_Provided data_:
===

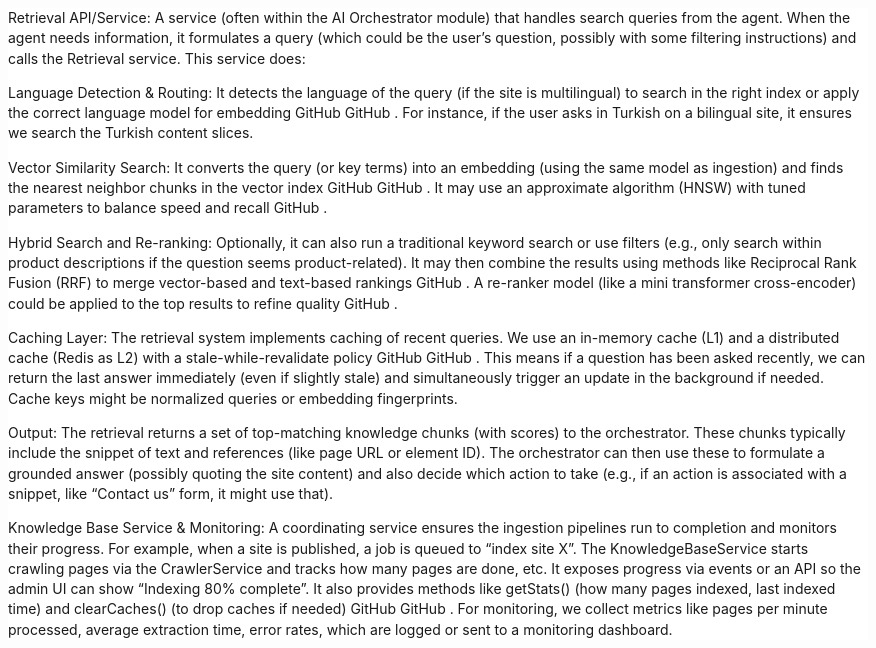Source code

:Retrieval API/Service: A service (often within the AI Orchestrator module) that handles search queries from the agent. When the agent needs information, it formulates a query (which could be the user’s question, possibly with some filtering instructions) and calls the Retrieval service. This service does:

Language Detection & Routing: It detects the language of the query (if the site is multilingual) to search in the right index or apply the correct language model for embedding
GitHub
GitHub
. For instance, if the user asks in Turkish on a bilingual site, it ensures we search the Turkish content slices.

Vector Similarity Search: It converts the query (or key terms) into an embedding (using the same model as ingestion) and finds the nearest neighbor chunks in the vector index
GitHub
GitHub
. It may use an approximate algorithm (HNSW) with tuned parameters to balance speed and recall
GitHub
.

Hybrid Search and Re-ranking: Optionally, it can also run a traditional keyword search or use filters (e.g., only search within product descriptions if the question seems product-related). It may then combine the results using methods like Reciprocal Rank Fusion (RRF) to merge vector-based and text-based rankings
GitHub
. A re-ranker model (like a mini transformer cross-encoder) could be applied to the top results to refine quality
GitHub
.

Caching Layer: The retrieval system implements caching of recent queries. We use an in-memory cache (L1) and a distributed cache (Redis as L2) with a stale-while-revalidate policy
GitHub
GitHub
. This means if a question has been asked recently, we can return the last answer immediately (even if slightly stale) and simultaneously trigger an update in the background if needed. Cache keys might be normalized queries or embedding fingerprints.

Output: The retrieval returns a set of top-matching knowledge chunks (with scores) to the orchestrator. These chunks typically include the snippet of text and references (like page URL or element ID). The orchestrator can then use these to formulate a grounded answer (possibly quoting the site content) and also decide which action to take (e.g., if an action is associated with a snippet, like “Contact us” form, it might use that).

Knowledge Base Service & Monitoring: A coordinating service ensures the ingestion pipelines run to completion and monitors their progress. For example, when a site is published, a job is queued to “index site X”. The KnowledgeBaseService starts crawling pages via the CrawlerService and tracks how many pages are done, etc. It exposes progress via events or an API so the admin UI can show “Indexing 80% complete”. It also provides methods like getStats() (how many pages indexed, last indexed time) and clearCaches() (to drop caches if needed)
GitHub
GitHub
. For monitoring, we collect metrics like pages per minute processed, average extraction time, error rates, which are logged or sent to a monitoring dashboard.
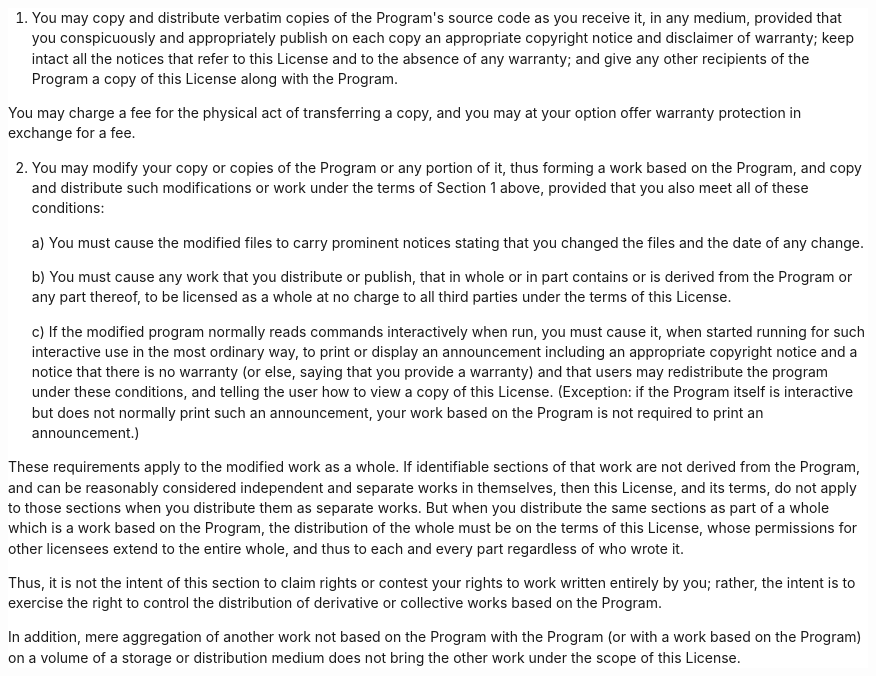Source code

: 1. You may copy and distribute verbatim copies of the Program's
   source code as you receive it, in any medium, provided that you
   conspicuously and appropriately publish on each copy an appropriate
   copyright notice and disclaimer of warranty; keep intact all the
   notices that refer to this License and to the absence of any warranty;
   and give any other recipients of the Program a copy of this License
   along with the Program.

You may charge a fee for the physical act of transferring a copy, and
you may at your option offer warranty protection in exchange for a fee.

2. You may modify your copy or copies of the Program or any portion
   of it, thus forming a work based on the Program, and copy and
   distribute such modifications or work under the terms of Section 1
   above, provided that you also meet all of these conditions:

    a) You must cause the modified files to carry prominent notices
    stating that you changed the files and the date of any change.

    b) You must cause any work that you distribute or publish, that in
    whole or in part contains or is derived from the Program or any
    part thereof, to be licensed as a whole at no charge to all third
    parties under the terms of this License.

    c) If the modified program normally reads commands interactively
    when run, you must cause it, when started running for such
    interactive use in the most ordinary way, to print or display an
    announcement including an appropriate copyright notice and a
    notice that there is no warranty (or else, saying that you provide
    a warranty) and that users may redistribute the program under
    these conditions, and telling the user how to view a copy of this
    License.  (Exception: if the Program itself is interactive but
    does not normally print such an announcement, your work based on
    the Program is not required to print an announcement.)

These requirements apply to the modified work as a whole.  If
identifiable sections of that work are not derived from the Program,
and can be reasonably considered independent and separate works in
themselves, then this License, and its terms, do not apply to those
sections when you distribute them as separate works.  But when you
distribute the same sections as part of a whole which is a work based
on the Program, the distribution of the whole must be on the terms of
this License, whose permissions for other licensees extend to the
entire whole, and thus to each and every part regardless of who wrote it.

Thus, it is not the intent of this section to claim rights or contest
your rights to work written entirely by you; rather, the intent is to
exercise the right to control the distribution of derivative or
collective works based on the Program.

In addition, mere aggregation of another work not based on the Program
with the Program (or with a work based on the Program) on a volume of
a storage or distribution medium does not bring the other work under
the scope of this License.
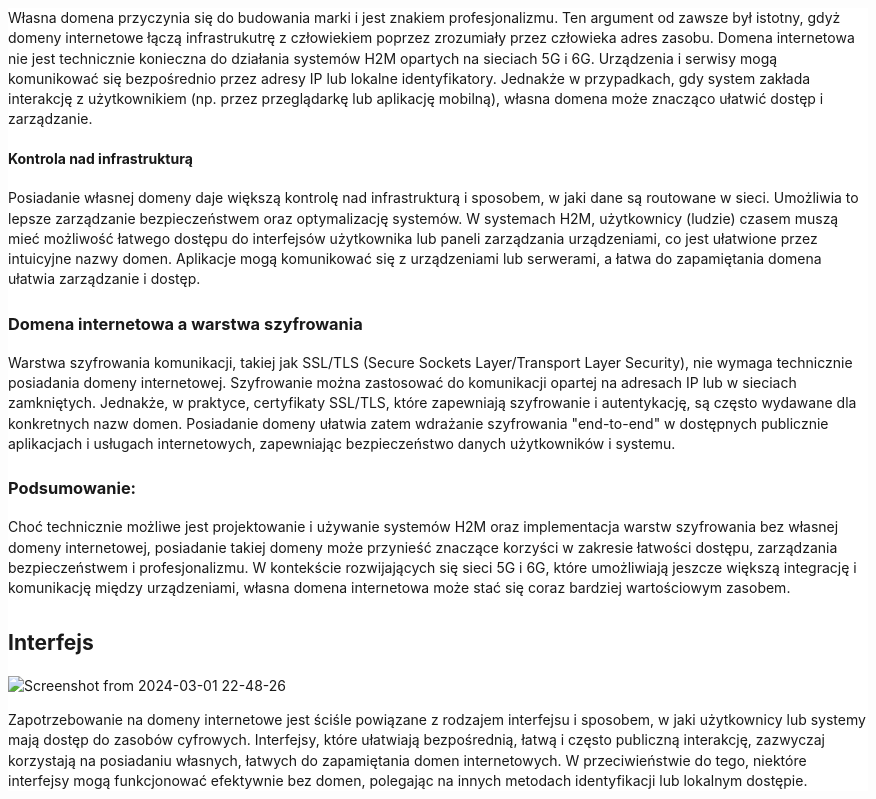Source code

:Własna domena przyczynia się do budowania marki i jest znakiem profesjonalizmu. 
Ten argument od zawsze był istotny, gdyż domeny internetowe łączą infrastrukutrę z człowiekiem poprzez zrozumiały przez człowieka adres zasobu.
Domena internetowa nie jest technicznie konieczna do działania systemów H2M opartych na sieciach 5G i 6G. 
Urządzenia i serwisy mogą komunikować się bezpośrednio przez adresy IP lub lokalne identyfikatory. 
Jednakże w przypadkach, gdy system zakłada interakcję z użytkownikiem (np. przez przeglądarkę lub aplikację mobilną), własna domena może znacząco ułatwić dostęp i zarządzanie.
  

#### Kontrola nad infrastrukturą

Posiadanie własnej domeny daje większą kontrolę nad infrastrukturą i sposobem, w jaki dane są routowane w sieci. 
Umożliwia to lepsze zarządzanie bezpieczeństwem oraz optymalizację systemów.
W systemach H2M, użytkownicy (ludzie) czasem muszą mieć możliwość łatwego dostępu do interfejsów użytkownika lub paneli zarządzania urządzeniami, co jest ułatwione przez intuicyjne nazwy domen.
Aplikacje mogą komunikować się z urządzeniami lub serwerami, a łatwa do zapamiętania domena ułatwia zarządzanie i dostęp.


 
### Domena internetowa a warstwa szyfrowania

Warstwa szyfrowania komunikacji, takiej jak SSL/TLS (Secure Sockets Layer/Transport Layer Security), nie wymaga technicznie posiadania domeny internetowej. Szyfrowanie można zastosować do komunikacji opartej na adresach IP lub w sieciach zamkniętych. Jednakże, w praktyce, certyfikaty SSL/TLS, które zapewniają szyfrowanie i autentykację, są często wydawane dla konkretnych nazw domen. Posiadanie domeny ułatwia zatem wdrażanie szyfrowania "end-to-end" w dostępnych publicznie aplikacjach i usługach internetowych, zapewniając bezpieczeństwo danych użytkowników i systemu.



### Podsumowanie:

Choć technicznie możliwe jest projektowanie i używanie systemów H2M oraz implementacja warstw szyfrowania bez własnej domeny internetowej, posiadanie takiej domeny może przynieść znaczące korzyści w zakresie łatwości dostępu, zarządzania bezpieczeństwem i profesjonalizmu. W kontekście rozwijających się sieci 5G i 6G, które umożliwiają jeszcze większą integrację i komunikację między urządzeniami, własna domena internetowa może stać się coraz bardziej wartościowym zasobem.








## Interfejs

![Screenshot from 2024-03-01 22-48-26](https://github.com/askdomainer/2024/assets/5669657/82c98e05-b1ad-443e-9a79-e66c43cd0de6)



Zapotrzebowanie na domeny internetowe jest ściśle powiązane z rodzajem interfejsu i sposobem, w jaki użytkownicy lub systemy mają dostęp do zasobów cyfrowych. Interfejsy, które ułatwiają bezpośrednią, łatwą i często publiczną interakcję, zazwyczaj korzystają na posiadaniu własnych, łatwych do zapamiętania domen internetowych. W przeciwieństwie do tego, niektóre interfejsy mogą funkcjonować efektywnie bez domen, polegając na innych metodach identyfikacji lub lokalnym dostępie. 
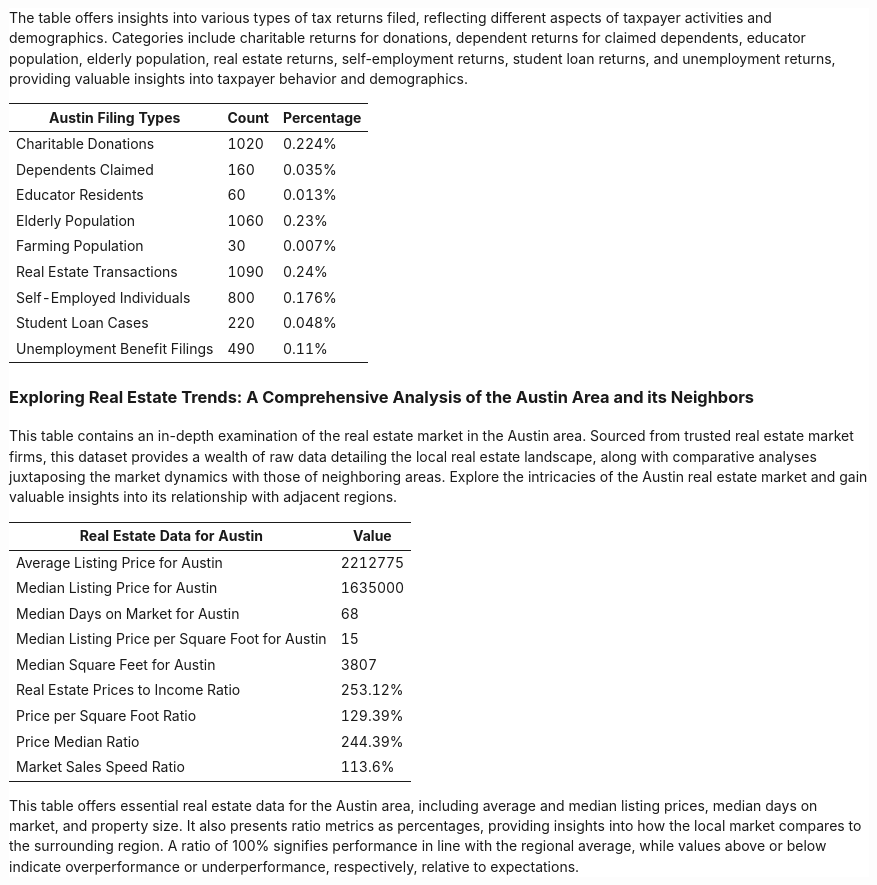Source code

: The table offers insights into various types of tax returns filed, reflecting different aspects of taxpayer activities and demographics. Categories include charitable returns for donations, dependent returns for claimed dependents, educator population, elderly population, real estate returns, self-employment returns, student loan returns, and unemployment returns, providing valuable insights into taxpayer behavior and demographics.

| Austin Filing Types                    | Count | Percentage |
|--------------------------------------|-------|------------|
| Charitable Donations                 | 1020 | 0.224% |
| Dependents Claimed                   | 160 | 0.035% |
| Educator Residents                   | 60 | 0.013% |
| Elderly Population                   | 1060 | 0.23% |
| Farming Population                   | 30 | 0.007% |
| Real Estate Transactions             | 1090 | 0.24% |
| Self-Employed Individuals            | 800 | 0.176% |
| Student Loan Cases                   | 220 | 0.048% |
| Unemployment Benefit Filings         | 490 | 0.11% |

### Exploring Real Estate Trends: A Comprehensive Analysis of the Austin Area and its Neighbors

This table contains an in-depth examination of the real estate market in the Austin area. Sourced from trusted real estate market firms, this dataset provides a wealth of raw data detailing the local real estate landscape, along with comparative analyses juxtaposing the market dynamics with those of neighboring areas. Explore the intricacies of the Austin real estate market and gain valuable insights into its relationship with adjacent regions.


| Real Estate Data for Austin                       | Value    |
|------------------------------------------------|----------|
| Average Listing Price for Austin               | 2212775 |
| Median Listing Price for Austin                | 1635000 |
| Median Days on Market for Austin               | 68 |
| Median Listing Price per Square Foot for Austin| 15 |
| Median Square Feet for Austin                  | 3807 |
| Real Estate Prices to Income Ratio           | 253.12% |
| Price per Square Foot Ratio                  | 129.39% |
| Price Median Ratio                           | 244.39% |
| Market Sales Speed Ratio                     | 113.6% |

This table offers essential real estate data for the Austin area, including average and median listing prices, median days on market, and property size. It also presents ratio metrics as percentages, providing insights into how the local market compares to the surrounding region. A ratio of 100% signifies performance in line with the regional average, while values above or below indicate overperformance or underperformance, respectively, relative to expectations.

===

_Job item_:
From the listing above, repeat only the lines between the line containing "these conditions, and" and the line containing "Urządzenia i serwisy", those two included. Pictures are not part of the copy.

_Solution to this exercise_:
    these conditions, and telling the user how to view a copy of this
    License.  (Exception: if the Program itself is interactive but
    does not normally print such an announcement, your work based on
    the Program is not required to print an announcement.)

These requirements apply to the modified work as a whole.  If
identifiable sections of that work are not derived from the Program,
and can be reasonably considered independent and separate works in
themselves, then this License, and its terms, do not apply to those
sections when you distribute them as separate works.  But when you
distribute the same sections as part of a whole which is a work based
on the Program, the distribution of the whole must be on the terms of
this License, whose permissions for other licensees extend to the
entire whole, and thus to each and every part regardless of who wrote it.

Thus, it is not the intent of this section to claim rights or contest
your rights to work written entirely by you; rather, the intent is to
exercise the right to control the distribution of derivative or
collective works based on the Program.

In addition, mere aggregation of another work not based on the Program
with the Program (or with a work based on the Program) on a volume of
a storage or distribution medium does not bring the other work under
the scope of this License.
Source code

:Własna domena przyczynia się do budowania marki i jest znakiem profesjonalizmu. 
Ten argument od zawsze był istotny, gdyż domeny internetowe łączą infrastrukutrę z człowiekiem poprzez zrozumiały przez człowieka adres zasobu.
Domena internetowa nie jest technicznie konieczna do działania systemów H2M opartych na sieciach 5G i 6G. 
Urządzenia i serwisy mogą komunikować się bezpośrednio przez adresy IP lub lokalne identyfikatory. 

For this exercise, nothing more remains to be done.